Swift isa pointer remapping or other supported method swizzling

I can't answer your question about swift "isa" equivalent, but I think I know part of the answer to your underlying question.

Property Observers seem to be the built-in means for the Observer Pattern. Instead of runtime discovery of "type" (RTTI, what-have-you) it is woven in explicitly.

From 'The Swift Programming Language' page 345:

Property observers observe and respond to changes in a property's value. Property observers are called every time a property's value is set, even if the new value is the same as the property's current value.

You can add property observers to any stored properties you define, apart from lazy stored properties. You can also add property observers to any inherited property (whether stored or computed) by overriding the property within a subclass.

You have the option to define either or both of these observers on a property:

  • willSet is called just before the value is stored.
  • didSet is called immediately after the new value is stored.

I am not sure how this is all going to work out, but I am intrigued.

Relying on run-time type discovery also seems to run counter to strong static type orthodoxy.


It looks like both method exchanging and the isa pointer remapping technique only works if the Swift class has NSObject as a super-class (either directly or further up). It does not currently work, when the Swift class has no super-class or some other non-Foundation base class.

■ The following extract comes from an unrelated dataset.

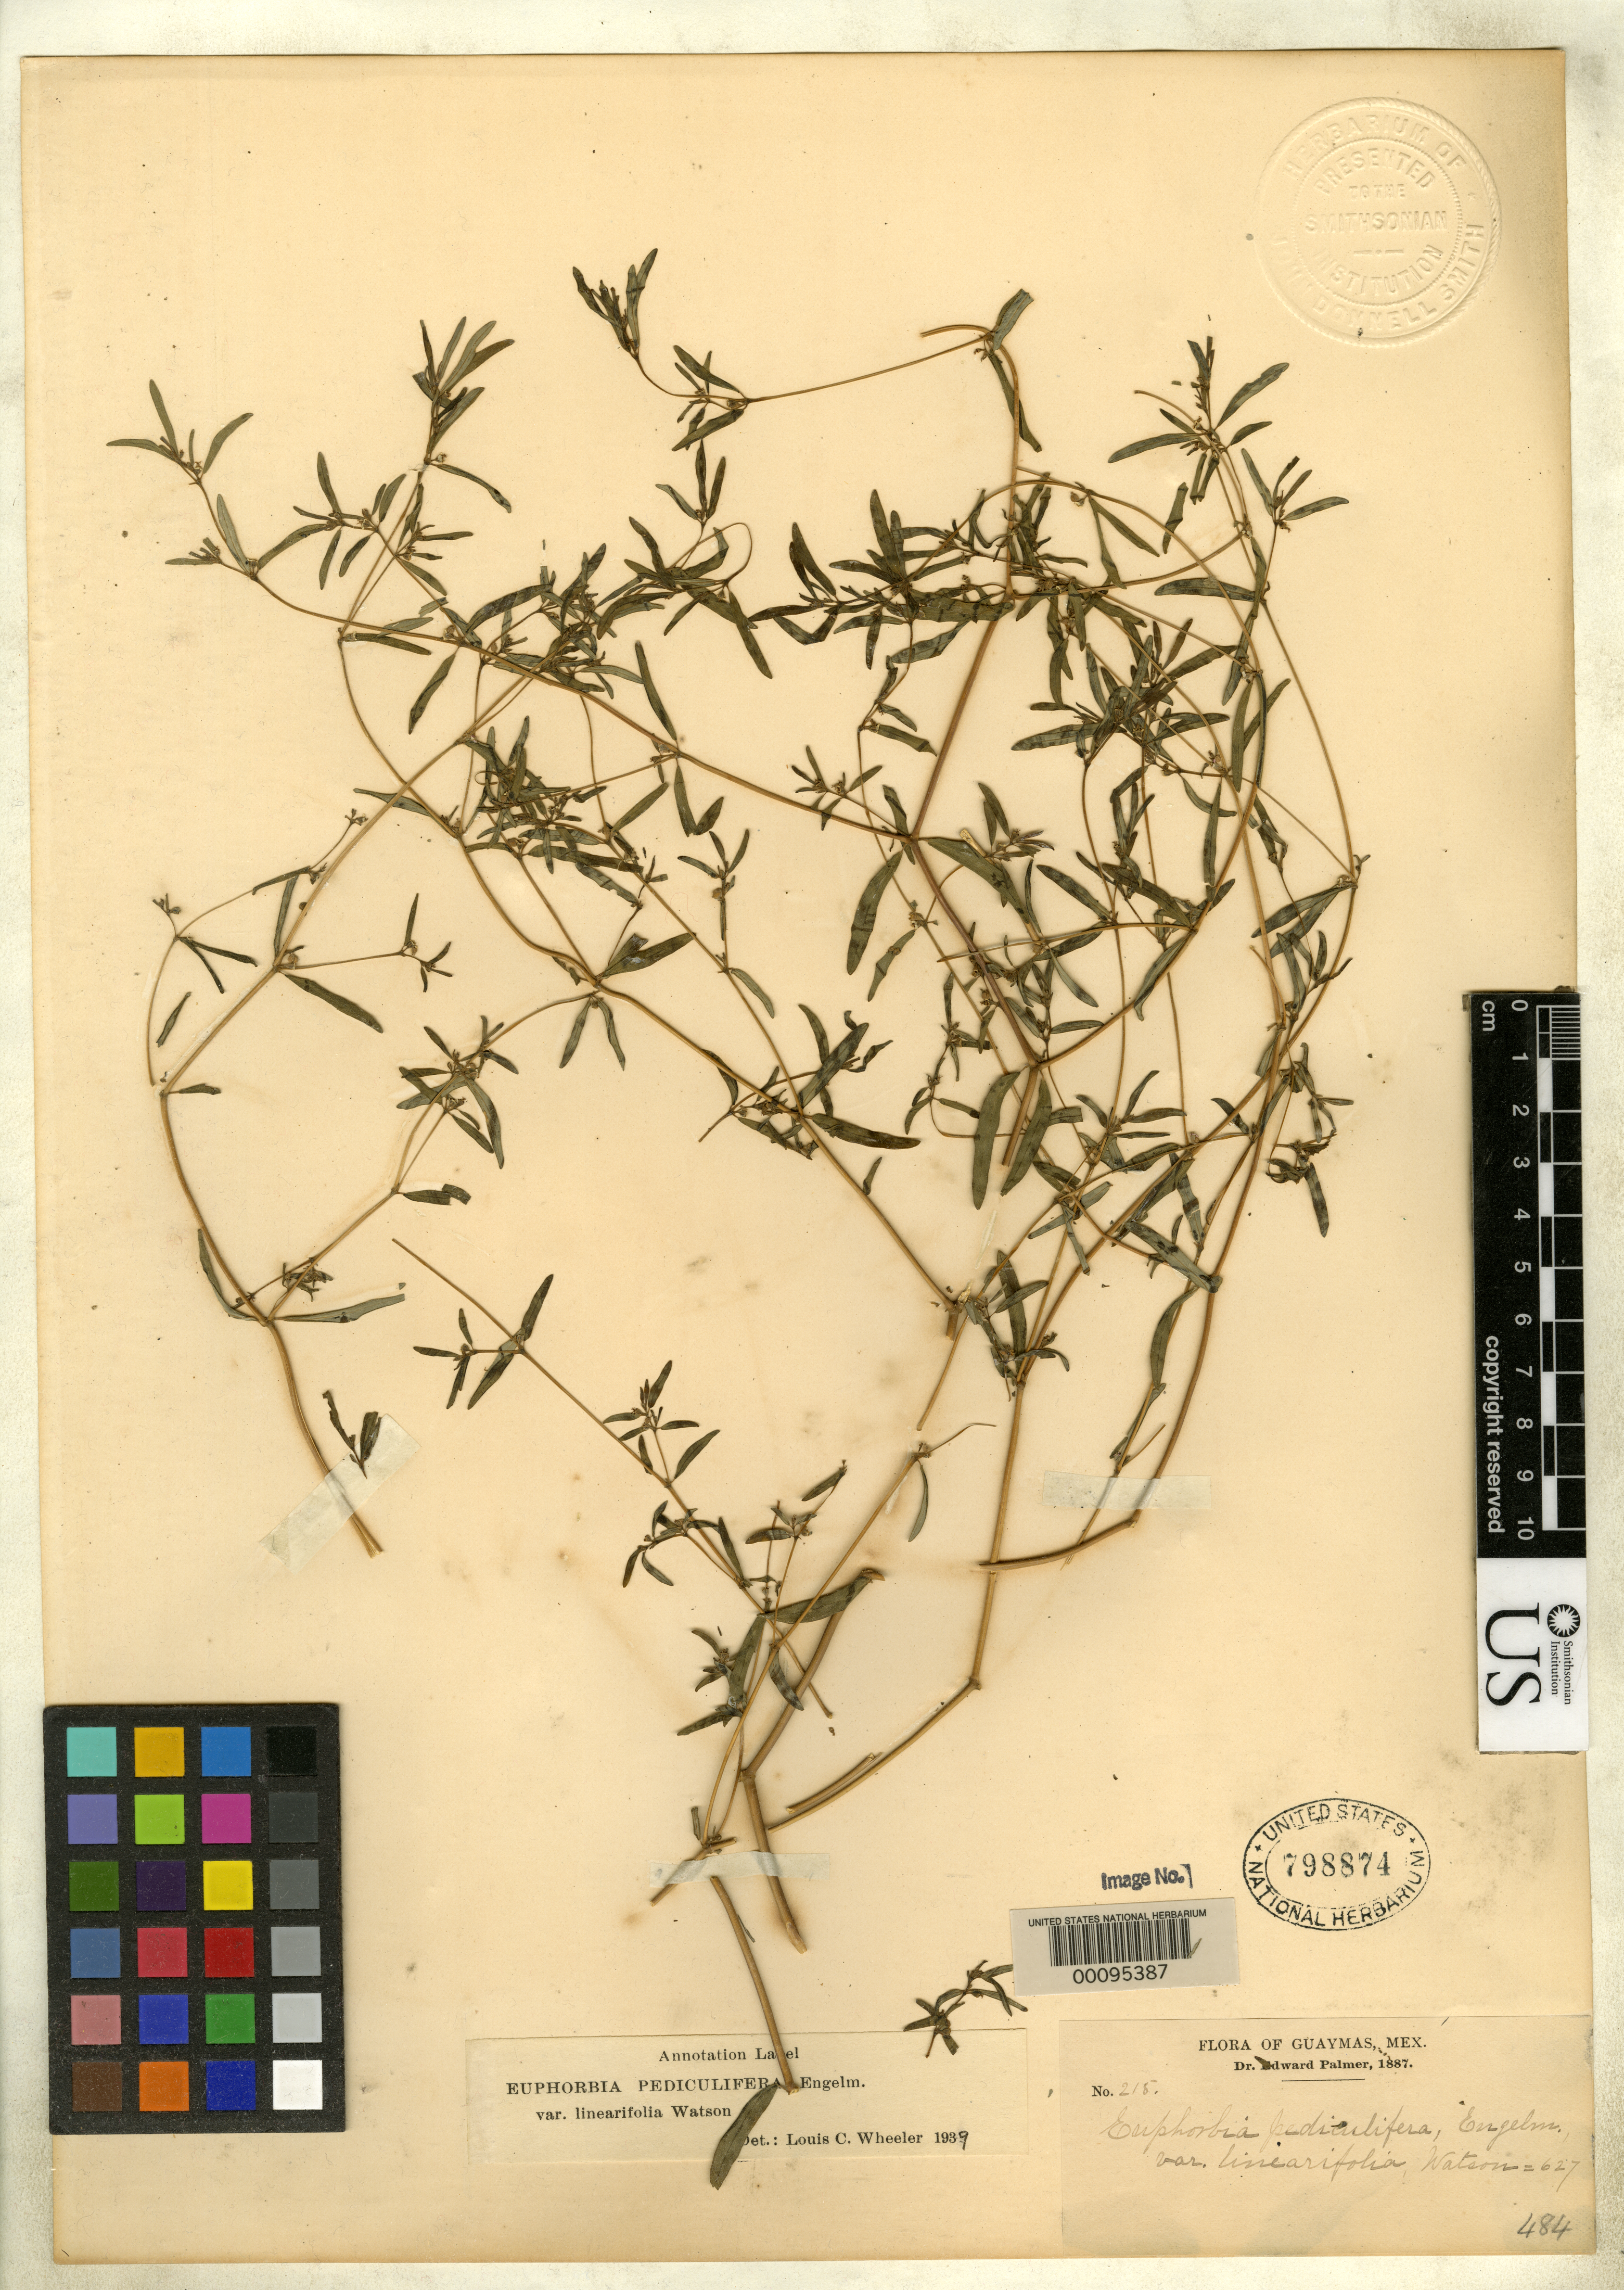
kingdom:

The following test shows this:

Class: Birdy

class Birdy: NSObject {    
    func sayHello()
    {
        print("tweet tweet")
    }    
}

Class: HodorBirdy

class HodorBirdy: Birdy {

    override func sayHello()
    {
        super.sayHello()
        print("hodor hodor")
    }
}

Test:

func testExample() {        
    let birdy : Birdy = Birdy()
    object_setClass(birdy, HodorBirdy.self)
    birdy.sayHello();
}

And the output was as expected:

tweet tweet
hodor hodor

In this test both the base-class and sub-class were created in advance. Though they could also be created dynamically using the Objective-C runtime as long as the class has NSObject as an ancestor.

When a Swift class does not derive from the Objective-C foundation, then the compiler will favor static- or vtable-based dispatch, therefore its not clear how method interception will work at all in this case!

Unless the language/compiler make a specific allowance for it, we'll be foregoing dynamism in favor of performance. (Interception, which is the foundation of 'dynamic' behaviors can either be done at compile-time or run-time. In the case of static- or vtable-dispatch without a virtual machine, only compile-time applies).